A Call to Action.
When I wrote those words the morning President Obama won the Nobel Peace Prize, I was thinking of how we could influence our friends and allies, not our enemies. Those words were later echoed in the president's White House rose garden speech, as I noted here.
Sadly though, they were just words in the president's mouth.
Today, he again links America's foreign policy with that of one of our allies:
I think we always have to guard against mission creep. So let me repeat what I’ve said in the past: American combat troops are not going to be fighting in Iraq again. We do not have the ability to simply solve this problem by sending in tens of thousands of troops and committing the kinds of blood and treasure that has already been expended in Iraq. Ultimately, this is something that is going to have to be solved by the Iraqis.I think we need to have an honest conversation about the extent of America's willingness to protect Israel from her neighbors.
It is in our national security interests not to see an all-out civil war inside of Iraq, not just for humanitarian reasons, but because that ultimately can be destabilizing throughout the region, and in addition to having strong allies there that we are committed to protecting, obviously, issues like energy and global energy markets continues to be important.
I think if the president, way back when he won his prize, could have more forcefully leaned on ... Israel to control her extremists (the settlers who simply continue to build on contested lands, often with government permits) then perhaps America might have more a reputation as a true playmaker, instead of as a rigged referee continually acting in the interests of one of our "strong allies".
Eventually, if not already, Americans will tire of continually being told that rooting out terrorists anywhere in the world is in our national security interests. Iraq, Afghanistan, Libya, Syria, Pakistan ... everything we touch, directly or indirectly, turns to chaos.
Our troops, and our weaponry, is the best in the world at destroying, we've seen that. It's the rebuilding that we're on the hook for, and admittedly the general population here at home doesn't know the enemy players from the allied.
More and more, we're going to see honest comments like those that came from the president today: our national security, more and more, involves protections and commitments in a region where America's own interests are waning: imagine what that money could do elsewhere, here at home, or in building up governments and future allies in developing nations.
Israel is in a bad place, with the governments imploding around her. Some might say, this is the case of reaping the consequences of the actions she has sown, over the years.
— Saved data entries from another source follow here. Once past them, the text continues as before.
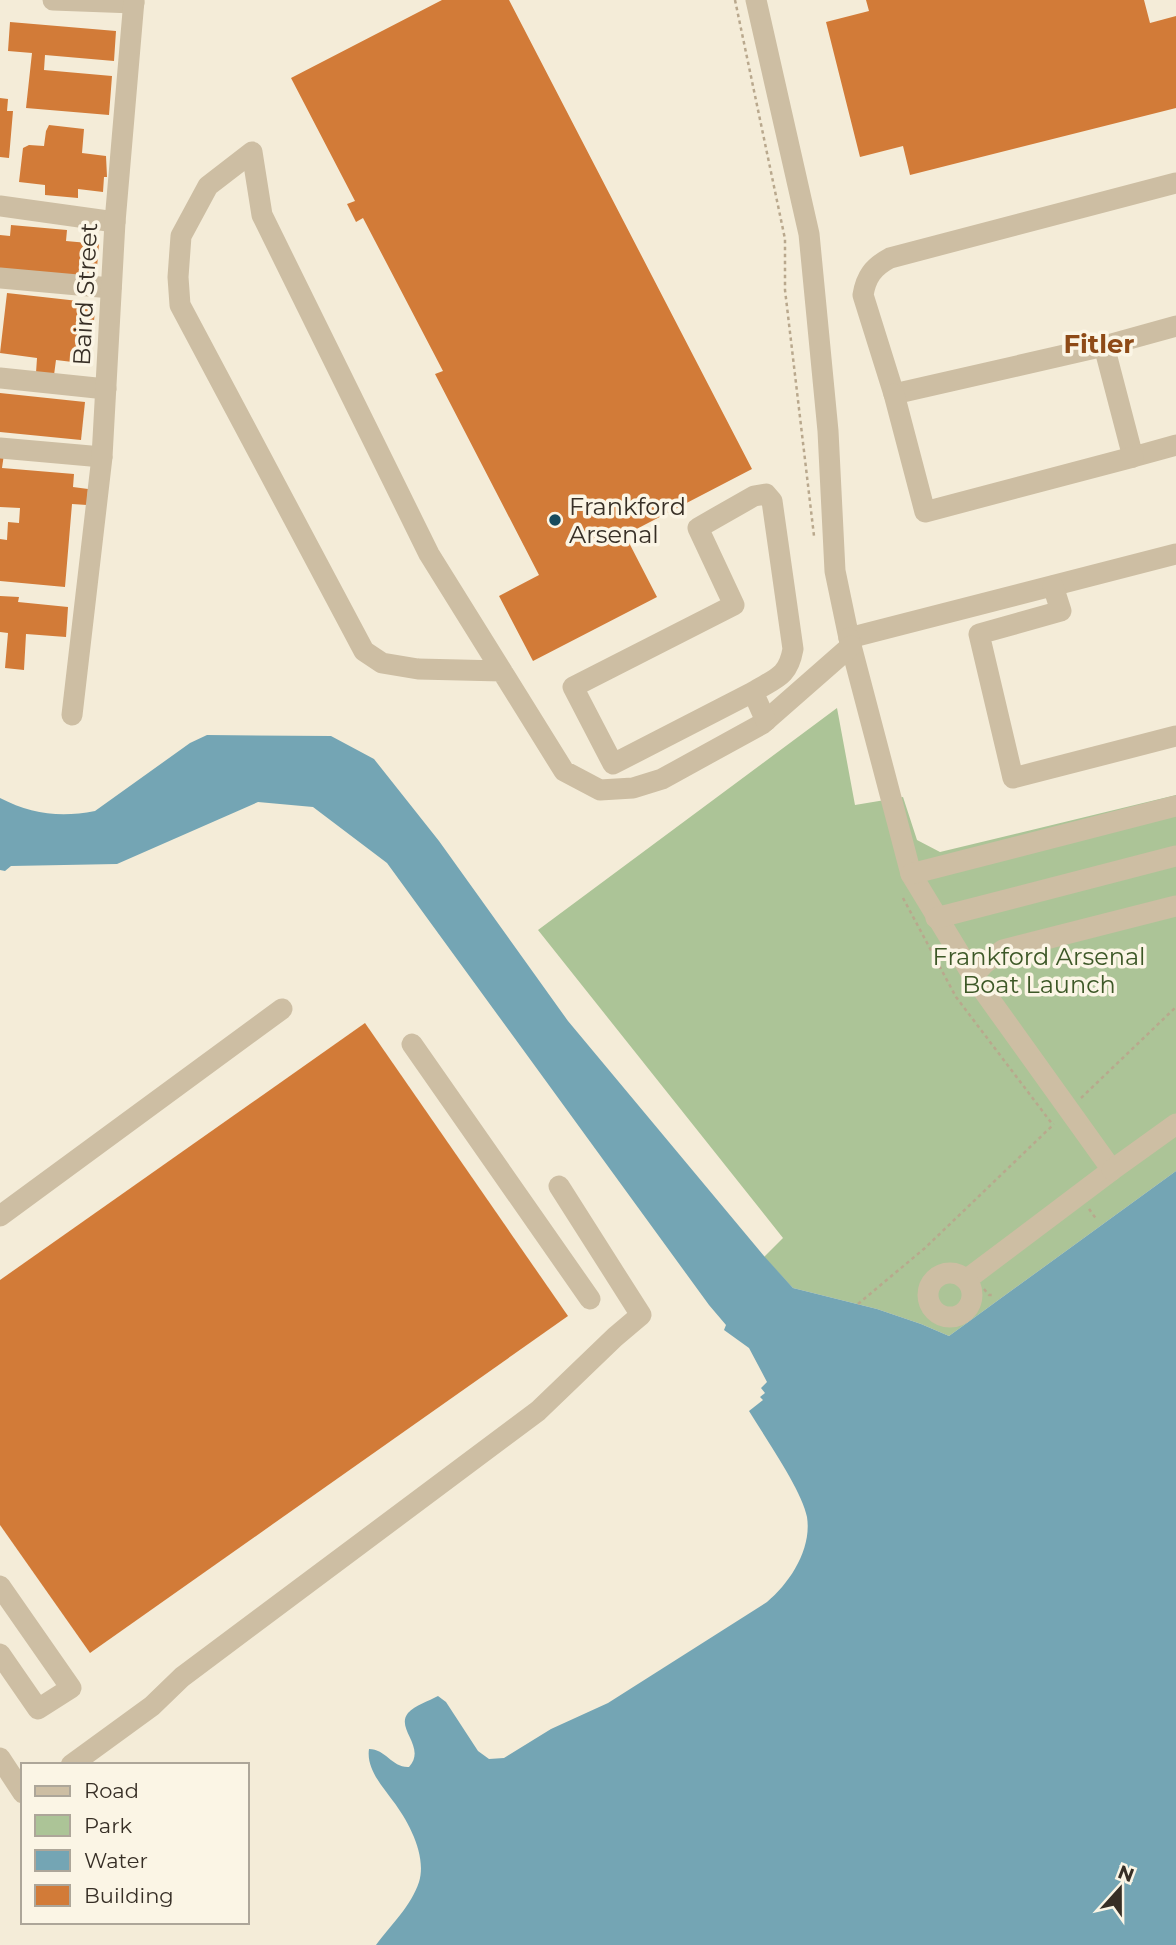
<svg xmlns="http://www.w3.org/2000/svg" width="1176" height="1945" font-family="Montserrat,sans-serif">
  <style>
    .green { fill: #acc497 }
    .water { fill: #74a5b4 }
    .building { fill: #d27b38 }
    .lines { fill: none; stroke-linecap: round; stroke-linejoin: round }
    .path { stroke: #b9a88d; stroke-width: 2.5; stroke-dasharray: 3.5 3.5; stroke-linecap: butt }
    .minor { stroke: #cdbea3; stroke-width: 21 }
    .poi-dot { fill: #174b5d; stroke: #fbf5e5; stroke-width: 2.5 }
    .labels { text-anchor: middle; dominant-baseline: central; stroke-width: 7; stroke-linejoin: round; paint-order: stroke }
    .street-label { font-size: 24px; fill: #372f26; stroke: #fbf5e5 }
    .poi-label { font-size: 24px; fill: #372f26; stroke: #fbf5e5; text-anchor: start }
    .park-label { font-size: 24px; fill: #3d5827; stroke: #fbf5e5 }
    .neighbourhood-label { font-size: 26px; font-weight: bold; fill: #8e4a17; stroke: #fbf5e5 }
  </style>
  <rect width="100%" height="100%" fill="#f4ecd8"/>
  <polygon class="green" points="837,708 855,805 903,797 917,840 940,852 1176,795 1176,1171 949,1336 921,1324 877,1309 793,1288 764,1257 783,1238 538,930"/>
  <path class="water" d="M207,735L331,736L374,759L439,841L568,1021L764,1256L793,1288L877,1309L921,1324L949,1336L1176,1171V1945H376C391,1925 411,1906 419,1882C427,1856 409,1822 393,1801C383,1787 366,1769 369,1749C386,1749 392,1768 409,1767C427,1747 395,1729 408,1713C415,1705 429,1701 438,1696L446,1702L478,1751L489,1759L504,1758L551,1729L608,1703L767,1602C790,1583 812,1549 807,1517C802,1490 764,1436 749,1411L763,1400L760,1397L765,1393L761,1388L767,1382L749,1348L724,1330L726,1325L709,1305L387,863L313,807L258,802L117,864L11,866L5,871L0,870V798C31,814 60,818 95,811L190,743Z"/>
  <g class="building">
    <polygon points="442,0 509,0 752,469 625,535 657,597 533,661 499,596 539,575 435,374 443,371 363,218 356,222 347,204 355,201 291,78"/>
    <polygon points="866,0 1144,0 1150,23 1176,16 1176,108 910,175 903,146 860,157 826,22 869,11"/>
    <polygon points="10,22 116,31 114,61 45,55 44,70 112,76 109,115 26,108 32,53 8,51"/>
    <polygon points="0,98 8,99 7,111 13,111 9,158 0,157"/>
    <polygon points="49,125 84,129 82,153 106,156 107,177 104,177 103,192 78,189 78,198 45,195 45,185 19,182 23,148 29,145 44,146 46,131"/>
    <polygon points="11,225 67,230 66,241 99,244 96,279 0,271 0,235 10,236"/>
    <polygon points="7,293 96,303 89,364 56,360 54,375 36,373 37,358 0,353"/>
    <polygon points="0,393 85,402 81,440 0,432"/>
    <polygon points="0,454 4,454 2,468 74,474 73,487 88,489 87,505 72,504 65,587 0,581 0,539 7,540 8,522 19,523 20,508 0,507"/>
    <polygon points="0,596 19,597 18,602 68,607 66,637 26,634 24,670 5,668 8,633 0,632"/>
    <polygon points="365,1023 568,1316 90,1653 0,1525 0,1280"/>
  </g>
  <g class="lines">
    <g class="path">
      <polyline points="735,0 785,239 785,290 814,536"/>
      <polyline points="903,898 956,997 1053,1125"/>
      <polyline points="1081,1098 1176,1007"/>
      <polyline points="1089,1209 1097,1220"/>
      <polyline points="984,1289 989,1295 995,1295"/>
      <polyline points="858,1304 925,1248 1054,1124"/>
    </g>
    <g class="minor">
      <polyline points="53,0 134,3"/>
      <polyline points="756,0 809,234 828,431 835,571 849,638 1176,554"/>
      <path d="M1176,183L890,258C873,267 866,277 863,295L894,394L1104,346L1176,326"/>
      <polyline points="0,206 115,222"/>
      <polyline points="0,278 111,288"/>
      <polyline points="1104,346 1133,457 1176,445"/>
      <polyline points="0,378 106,389"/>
      <polyline points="894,394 925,512 1133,457"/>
      <polyline points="0,448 102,457"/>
      <polyline points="1053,586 1061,611 979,634 1013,778 1176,736"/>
      <polyline points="849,638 911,874 973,976 1112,1170 966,1280"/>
      <polyline points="502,671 418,669 382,663 364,651 180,305 178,277 181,236 208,186 252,152 262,215 429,554 564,771 600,790 633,788 662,779 762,724 851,646"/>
      <path d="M753,692L613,764L573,687L734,605L698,528L754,496L766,494L772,501L793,649C788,677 776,678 753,692L766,721"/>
      <polyline points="72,715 102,457 115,222 134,0"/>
      <polyline points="911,874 1176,806"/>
      <polyline points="936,918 1176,856"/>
      <polyline points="973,976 985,963 1003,950 1176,906"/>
      <polyline points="412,1044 590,1299"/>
      <polyline points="1112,1170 1176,1124"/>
      <polyline points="0,1216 282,1009"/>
      <circle cx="950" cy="1295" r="22"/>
      <polyline points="0,1586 71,1688 38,1709 0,1654"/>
      <polyline points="0,1758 23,1793"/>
      <polyline points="71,1765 152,1706 182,1677 538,1411 615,1337 641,1315 559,1186"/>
    </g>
  </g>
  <circle class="poi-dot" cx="555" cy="520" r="7"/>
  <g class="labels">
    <g class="street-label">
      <text transform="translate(85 294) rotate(-87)">Baird Street</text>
    </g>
    <g class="poi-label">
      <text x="569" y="506">Frankford<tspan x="569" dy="28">Arsenal</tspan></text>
    </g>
    <g class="park-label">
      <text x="1039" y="956">Frankford Arsenal<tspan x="1039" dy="28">Boat Launch</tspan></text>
    </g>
    <g class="neighbourhood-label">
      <text x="1099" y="344">Fitler</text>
    </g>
  </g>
  <rect x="21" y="1763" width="228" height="161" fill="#fbf5e5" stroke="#ada699" stroke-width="2"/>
  <rect x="35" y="1786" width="35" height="10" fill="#cdbea3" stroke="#ada699" stroke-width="2"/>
  <text x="84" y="1798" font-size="21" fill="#372f26">Road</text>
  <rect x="35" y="1815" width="35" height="21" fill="#acc497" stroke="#ada699" stroke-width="2"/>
  <text x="84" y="1833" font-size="21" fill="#372f26">Park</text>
  <rect x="35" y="1850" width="35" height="21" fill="#74a5b4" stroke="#ada699" stroke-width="2"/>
  <text x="84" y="1868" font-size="21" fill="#372f26">Water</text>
  <rect x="35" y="1885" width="35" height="21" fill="#d27b38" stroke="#ada699" stroke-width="2"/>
  <text x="84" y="1903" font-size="21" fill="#372f26">Building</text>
  <g transform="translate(1120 1889) rotate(21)" stroke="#fbf5e5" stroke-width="5" paint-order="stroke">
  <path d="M0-5L12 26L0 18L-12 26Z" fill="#372f26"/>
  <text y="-10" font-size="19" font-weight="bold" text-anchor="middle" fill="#372f26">N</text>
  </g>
</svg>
Just as, in coming days, Americans will look back at our early 21st century military follies, and perhaps better understand why we are no longer viewed as the greatest generations whose wars saved the world and promoted peace. We are reaping what we've sown, and even those honest enough to offer up apologies now must understand, you can't erase and do-over the destruction now, and wish a competent replacement government into being. It's not that easy, in reality.
You can't influence your enemies, necessarily, through strong words and encouragements, but we might have had a chance to help Israel understand that military might alone will not secure her borders.
Americans, in days to come, will listen to the peoples of the next generation, who know something of massacres that have occured since the Holocaust. The younger Americans will indeed listen to libertarian politicians like Rand Paul, and less to lobbyists who've purchased our politicians.
We can hype the threat to us here at home:
We also have an interest in making sure that we don’t have a safe haven that continues to grow for ISIL and other extremist jihadist groups who could use that as a base of operations for planning and targeting ourselves, our personnel overseas and eventually the homeland. And you know, if they accumulate more money, they accumulate more ammunition, more military capability, larger numbers, that poses great dangers not just to allies of ours like Jordan, which is very close by, but it also poses, you know, a great danger, potentially, to Europe and ultimately the United States.as the president did today, but as the fears here at home lessen, it'll be a tougher sell. Declining standards of living, less opportunities for the non-elite, the influx of undocumented Americans with no citizenship rights... these are the problems the next president will face.
While President Obama is busy cleaning up after the past administration, and mouthing many promises to keep, the resources we should be investing for targeting America's troubles are being ignored. That will not hold forever.
IT's not isolationism, nor is it disloyalty, to believe that if you want to be a strong player on the world stage, you have to have the backing of your own people. You have to meet their needs firsts, before you "protect" the interests of "strong allies".